▶ [PROBLEM TO SOLVE]:
Could you print every line from the first one of the records below through the line containing "e instalações modernas", with both included and nothing else?

Recorded data:
*** Block opens ***

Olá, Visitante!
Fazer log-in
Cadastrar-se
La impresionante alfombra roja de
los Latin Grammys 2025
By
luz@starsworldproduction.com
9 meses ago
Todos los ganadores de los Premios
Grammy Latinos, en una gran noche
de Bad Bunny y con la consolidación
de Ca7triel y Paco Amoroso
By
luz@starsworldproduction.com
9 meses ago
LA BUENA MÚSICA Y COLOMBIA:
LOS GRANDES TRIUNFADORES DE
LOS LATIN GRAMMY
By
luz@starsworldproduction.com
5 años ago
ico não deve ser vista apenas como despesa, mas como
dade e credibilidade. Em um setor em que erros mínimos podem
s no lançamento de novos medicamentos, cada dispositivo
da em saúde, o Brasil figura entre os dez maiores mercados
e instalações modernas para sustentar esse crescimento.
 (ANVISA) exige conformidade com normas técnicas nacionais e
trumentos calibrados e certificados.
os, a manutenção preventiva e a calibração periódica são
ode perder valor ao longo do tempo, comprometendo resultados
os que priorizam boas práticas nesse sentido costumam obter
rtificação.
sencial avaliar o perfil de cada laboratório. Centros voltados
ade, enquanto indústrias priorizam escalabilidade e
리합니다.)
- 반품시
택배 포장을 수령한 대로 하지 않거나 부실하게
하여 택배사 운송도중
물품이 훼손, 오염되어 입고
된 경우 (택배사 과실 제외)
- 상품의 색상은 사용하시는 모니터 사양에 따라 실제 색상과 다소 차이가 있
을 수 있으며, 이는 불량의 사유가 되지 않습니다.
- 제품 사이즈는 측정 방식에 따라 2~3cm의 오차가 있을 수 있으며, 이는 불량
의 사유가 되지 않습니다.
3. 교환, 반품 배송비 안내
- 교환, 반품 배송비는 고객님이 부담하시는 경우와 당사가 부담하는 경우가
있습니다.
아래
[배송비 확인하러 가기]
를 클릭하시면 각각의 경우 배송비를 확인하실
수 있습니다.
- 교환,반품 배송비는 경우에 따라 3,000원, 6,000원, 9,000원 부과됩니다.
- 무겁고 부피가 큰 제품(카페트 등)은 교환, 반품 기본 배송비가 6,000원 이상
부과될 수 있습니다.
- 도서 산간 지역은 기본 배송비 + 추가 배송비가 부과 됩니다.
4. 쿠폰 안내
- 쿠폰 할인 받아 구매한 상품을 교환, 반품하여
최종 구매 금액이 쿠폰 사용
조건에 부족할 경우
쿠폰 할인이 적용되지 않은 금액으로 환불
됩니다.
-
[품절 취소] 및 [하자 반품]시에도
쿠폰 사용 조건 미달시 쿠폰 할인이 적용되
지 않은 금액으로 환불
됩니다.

*** Block closes ***

▶ [THE COMPLETED TASK]:
Olá, Visitante!
Fazer log-in
Cadastrar-se
La impresionante alfombra roja de
los Latin Grammys 2025
By
luz@starsworldproduction.com
9 meses ago
Todos los ganadores de los Premios
Grammy Latinos, en una gran noche
de Bad Bunny y con la consolidación
de Ca7triel y Paco Amoroso
By
luz@starsworldproduction.com
9 meses ago
LA BUENA MÚSICA Y COLOMBIA:
LOS GRANDES TRIUNFADORES DE
LOS LATIN GRAMMY
By
luz@starsworldproduction.com
5 años ago
ico não deve ser vista apenas como despesa, mas como
dade e credibilidade. Em um setor em que erros mínimos podem
s no lançamento de novos medicamentos, cada dispositivo
da em saúde, o Brasil figura entre os dez maiores mercados
e instalações modernas para sustentar esse crescimento.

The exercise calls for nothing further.